Recordando... Fernando Namora

UM SEGREDO

 

Meu pai tinha sandálias de vento

só agora o sei.

Tinha sandálias de vento

e isto nem sequer é uma maneira de dizer

andava por longe os olhos fugidos a expressão em

                                                 [nenhures

com as miraculosas instantaneidades que nos fazem

                                           [estar em todos os sítios.

 

Andava por longe meu pai sonhando errando vadiando

mas toda a sua ausência era

o malogro de o ser

só agora o sei.

Andava por longe ou sentíamo-lo longe

vem dar no mesmo

e no entanto víamo-lo sempre

ali plantado de imobilidade absorta

no cepo de carvalho raiado de negro

a que o caruncho comera o miolo

como as lagartas esvaziam as maçãs

estranhamente quieto murcho resignado

no seu estranho vadiar

os olhos aguados numa tristeza que hoje me dói

como um apelo perdido uma coragem abortada.

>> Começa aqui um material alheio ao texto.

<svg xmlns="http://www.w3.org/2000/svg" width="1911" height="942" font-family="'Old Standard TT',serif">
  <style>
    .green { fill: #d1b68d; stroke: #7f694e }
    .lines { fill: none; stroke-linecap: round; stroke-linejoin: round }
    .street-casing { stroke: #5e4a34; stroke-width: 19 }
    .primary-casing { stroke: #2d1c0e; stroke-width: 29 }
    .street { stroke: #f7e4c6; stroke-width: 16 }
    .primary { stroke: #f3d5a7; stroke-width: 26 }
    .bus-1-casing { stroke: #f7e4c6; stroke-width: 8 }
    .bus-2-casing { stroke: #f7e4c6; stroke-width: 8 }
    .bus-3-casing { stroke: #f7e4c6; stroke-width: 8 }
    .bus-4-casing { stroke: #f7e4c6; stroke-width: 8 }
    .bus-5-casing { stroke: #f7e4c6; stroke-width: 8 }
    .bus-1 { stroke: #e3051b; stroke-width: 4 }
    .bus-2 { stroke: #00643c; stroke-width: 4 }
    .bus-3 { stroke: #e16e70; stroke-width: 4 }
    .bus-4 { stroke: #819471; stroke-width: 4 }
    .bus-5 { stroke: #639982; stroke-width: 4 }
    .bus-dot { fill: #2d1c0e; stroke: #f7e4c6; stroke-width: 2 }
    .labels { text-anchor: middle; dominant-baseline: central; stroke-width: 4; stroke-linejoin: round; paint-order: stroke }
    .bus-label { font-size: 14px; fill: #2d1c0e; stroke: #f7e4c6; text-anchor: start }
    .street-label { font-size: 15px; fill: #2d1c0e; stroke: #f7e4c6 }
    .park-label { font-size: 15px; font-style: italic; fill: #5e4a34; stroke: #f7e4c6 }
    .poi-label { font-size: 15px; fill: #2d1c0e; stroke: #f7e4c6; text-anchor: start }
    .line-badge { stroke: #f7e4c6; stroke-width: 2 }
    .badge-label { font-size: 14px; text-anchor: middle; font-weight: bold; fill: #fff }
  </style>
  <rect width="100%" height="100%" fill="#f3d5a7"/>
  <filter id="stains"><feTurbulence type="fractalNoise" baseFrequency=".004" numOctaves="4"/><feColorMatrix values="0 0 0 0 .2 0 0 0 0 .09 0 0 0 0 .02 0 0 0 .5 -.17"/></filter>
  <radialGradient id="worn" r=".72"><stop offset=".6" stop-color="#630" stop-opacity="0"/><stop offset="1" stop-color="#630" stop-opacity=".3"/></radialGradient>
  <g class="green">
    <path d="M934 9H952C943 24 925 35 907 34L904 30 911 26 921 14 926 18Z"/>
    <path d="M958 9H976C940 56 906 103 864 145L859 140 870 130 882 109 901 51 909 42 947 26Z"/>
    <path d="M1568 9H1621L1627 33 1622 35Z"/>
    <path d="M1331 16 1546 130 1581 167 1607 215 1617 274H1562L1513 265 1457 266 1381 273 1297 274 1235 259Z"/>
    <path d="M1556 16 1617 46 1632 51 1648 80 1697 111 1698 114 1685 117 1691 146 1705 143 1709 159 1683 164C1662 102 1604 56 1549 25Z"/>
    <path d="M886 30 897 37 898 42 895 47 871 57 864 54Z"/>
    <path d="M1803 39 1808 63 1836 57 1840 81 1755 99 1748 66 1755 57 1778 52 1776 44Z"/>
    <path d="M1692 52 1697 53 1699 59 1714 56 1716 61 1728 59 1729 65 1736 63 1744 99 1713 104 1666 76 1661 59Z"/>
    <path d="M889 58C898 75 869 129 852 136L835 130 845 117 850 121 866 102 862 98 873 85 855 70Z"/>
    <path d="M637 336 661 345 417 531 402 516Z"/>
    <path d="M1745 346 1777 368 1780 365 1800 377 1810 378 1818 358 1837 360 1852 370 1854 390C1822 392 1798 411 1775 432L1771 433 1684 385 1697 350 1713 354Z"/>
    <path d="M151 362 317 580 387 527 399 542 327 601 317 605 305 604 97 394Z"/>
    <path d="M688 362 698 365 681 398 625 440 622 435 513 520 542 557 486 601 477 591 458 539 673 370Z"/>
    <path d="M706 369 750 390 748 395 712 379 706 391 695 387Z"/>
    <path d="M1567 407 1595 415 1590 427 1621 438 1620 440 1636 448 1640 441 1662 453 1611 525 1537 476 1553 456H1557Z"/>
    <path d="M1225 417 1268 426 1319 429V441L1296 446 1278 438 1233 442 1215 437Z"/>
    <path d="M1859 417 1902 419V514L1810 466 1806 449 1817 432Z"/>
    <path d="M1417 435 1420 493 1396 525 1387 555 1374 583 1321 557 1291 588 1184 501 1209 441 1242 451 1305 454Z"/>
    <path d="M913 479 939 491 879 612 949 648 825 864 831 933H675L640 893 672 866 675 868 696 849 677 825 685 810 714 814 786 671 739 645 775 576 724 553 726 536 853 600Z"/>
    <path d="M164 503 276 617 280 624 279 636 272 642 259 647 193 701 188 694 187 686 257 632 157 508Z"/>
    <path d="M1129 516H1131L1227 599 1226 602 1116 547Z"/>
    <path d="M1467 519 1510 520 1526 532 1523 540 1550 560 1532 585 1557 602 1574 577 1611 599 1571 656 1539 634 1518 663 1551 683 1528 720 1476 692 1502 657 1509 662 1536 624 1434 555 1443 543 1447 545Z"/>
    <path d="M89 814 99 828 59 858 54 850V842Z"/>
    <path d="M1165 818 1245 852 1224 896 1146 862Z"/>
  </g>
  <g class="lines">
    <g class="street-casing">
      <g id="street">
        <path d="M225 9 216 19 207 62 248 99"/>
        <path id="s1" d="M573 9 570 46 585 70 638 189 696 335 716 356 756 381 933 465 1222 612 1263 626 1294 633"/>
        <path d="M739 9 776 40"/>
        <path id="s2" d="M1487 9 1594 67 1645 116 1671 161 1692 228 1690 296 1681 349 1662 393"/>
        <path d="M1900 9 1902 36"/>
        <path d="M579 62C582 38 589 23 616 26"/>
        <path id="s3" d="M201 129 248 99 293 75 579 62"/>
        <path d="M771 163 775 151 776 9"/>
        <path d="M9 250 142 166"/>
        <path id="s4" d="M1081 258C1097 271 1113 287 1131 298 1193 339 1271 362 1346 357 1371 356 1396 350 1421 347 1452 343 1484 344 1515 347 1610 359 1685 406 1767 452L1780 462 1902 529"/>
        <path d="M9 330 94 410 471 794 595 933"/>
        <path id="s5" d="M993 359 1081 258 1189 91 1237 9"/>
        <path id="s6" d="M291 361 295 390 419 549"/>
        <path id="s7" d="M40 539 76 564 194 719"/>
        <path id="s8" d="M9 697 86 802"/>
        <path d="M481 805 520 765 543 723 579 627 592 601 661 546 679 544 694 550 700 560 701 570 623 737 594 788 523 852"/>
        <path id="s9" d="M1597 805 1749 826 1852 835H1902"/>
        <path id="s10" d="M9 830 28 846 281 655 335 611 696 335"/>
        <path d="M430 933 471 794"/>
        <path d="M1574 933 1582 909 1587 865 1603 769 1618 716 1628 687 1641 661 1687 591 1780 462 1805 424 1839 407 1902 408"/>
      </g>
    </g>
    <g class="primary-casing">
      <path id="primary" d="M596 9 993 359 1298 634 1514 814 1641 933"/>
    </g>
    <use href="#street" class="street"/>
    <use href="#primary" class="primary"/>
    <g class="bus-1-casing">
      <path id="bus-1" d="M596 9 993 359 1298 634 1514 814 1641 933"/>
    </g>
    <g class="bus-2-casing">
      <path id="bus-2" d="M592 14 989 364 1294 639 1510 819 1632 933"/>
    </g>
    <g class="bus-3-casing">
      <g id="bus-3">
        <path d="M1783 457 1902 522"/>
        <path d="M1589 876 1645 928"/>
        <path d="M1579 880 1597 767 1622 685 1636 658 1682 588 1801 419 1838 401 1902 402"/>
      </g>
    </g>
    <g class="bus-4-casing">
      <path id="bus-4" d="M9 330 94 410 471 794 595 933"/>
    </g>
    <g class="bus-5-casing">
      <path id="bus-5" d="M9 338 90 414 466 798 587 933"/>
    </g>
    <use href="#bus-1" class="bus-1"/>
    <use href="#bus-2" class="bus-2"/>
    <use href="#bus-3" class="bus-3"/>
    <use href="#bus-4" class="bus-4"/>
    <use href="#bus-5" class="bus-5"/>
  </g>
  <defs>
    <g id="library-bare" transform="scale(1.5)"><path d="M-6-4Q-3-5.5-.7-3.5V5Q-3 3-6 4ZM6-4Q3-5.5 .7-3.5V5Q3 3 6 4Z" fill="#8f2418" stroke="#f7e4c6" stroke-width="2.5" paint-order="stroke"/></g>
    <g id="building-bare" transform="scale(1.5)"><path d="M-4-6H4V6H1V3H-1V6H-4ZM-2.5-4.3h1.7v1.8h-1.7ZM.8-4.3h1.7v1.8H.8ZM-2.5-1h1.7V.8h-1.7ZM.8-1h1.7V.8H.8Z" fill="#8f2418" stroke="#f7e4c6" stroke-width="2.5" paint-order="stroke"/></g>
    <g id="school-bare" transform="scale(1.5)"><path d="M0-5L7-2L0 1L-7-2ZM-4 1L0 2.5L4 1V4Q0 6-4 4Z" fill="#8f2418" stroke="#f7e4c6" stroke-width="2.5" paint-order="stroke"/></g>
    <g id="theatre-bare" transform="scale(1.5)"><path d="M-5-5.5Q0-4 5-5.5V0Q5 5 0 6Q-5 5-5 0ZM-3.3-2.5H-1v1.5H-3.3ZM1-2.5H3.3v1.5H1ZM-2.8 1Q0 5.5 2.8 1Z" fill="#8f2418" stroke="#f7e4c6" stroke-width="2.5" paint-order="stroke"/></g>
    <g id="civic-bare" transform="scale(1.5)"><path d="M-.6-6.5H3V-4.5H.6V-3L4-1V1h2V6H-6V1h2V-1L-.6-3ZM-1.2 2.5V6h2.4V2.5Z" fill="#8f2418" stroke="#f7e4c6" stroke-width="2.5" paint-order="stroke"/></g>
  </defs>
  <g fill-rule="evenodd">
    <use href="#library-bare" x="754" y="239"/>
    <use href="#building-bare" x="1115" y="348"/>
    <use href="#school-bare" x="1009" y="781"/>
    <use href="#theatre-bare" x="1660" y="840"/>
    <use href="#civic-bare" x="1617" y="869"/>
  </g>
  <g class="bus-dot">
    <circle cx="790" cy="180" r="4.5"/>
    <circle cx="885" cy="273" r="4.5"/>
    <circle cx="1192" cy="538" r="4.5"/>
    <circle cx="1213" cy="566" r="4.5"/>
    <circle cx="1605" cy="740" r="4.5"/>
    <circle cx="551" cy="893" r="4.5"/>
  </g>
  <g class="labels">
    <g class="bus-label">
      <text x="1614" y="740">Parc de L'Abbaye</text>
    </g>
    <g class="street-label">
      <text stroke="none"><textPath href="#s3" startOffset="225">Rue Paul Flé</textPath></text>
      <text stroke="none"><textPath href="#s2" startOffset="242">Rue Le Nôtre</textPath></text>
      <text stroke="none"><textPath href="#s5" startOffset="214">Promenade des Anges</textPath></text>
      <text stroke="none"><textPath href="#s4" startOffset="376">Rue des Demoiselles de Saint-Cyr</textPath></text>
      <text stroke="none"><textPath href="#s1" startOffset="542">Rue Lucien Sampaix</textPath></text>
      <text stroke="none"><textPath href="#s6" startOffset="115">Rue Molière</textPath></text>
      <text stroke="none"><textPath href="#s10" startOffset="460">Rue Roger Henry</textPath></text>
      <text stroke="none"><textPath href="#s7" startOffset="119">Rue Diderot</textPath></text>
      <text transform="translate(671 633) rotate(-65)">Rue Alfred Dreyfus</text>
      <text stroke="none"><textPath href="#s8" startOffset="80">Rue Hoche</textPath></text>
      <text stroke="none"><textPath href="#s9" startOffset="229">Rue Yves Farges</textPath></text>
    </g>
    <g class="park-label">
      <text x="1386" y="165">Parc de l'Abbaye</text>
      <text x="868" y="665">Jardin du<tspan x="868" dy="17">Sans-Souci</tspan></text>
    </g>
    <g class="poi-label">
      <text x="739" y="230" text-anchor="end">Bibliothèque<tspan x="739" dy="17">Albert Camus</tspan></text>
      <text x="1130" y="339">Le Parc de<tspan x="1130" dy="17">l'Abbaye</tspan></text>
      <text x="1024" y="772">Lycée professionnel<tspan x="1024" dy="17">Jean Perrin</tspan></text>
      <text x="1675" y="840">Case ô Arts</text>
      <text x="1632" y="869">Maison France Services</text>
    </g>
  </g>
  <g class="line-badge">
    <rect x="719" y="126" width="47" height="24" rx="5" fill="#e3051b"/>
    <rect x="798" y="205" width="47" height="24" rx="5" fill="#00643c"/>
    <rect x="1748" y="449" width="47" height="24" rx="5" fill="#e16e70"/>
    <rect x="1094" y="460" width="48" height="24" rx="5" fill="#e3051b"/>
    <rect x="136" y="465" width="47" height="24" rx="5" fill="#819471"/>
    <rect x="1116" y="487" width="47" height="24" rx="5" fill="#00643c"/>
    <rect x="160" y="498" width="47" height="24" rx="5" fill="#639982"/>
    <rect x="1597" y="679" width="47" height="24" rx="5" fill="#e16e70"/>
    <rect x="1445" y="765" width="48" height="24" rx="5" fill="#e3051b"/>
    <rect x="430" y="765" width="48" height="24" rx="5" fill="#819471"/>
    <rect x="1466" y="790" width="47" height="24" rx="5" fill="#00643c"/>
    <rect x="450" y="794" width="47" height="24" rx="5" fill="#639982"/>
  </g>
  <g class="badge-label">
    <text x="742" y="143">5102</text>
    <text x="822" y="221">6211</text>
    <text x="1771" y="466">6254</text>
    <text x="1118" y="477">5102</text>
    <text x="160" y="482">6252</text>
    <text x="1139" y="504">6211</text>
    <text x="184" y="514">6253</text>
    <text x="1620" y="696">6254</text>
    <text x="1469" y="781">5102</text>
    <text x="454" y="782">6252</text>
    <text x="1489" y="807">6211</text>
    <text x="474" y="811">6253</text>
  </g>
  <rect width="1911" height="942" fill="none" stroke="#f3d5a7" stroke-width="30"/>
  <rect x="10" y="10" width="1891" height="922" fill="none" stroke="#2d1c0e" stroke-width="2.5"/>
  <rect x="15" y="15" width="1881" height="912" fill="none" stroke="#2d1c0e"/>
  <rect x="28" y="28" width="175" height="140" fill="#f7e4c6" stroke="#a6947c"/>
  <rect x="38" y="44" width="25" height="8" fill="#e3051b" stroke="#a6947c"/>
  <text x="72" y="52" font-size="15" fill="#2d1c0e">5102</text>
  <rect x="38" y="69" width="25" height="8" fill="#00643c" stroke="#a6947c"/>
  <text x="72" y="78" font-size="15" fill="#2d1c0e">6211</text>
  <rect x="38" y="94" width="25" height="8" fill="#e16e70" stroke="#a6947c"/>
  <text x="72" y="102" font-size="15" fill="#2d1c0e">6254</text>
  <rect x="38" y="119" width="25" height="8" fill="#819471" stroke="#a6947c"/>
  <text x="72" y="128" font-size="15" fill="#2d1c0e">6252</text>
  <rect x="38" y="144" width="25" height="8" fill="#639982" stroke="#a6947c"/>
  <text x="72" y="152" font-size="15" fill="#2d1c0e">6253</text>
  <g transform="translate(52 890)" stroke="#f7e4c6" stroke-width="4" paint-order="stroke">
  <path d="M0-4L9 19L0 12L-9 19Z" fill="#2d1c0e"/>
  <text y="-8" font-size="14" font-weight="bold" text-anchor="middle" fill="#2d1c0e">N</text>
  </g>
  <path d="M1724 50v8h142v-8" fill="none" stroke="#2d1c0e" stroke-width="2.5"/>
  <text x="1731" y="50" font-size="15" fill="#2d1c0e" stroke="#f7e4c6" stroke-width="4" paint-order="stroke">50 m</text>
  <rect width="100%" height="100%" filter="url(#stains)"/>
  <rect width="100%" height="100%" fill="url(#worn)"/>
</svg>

Ausência era tão de mágoa urdida tão de fracasso

                                                [tingida

ausência era

altiva e desolada altiva e triste sobretudo triste

tristeza sim tristeza solene e irremediada

só agora o sei.

 

Às vezes parecia-me uma águia que atravessa os ares

sulco azul

que nada distingue do azul onde foi sulcado

e por isso nem é águia nem ao menos

o que do seu voo resta para que

o sonho se faça real.

Meu pai era um homem com as nostalgias

do que nunca acontecera e isso minava-o víscera a

                                              [víscera

como as tais lagartas esfarelam as maçãs

e então sei-o agora calçava as ágeis sandálias

miraculosamente leves soltas imaginosas

indo de acaso em acaso de astro em astro

eram de vento as suas sandálias fabulosas

levando-o aonde mais ninguém poderia chegar.

 

Os outros não o sabiam nem eu o sabia

só o víamos sentado no cepo velho

raiado de negro como uma estrela fossilizada

por isso tudo era para ele mais irremediável e triste

sei-o agora tarde de mais

tarde de mais é uma dor de remorso

que me consome víscera a víscera

como as tais lagartas esfarelam as maçãs.

Mas de qualquer maneira existe um segredo

de que ambos partilhamos

ciosamente avaramente indecifradamente

como os astutos conspiradores

que fazem do seu segredo

um mágico tesouro inviolado.

 

Um segredo simples:

o que sentiste pai

sinto-o eu agora por ambos

sinto-o por ti

sinto-o por mim.

 

Ainda que por ele devorados.

 

In “Nome Para Uma Casa”

Livraria Bertrand

 

Fernando Namora

(1919-1989)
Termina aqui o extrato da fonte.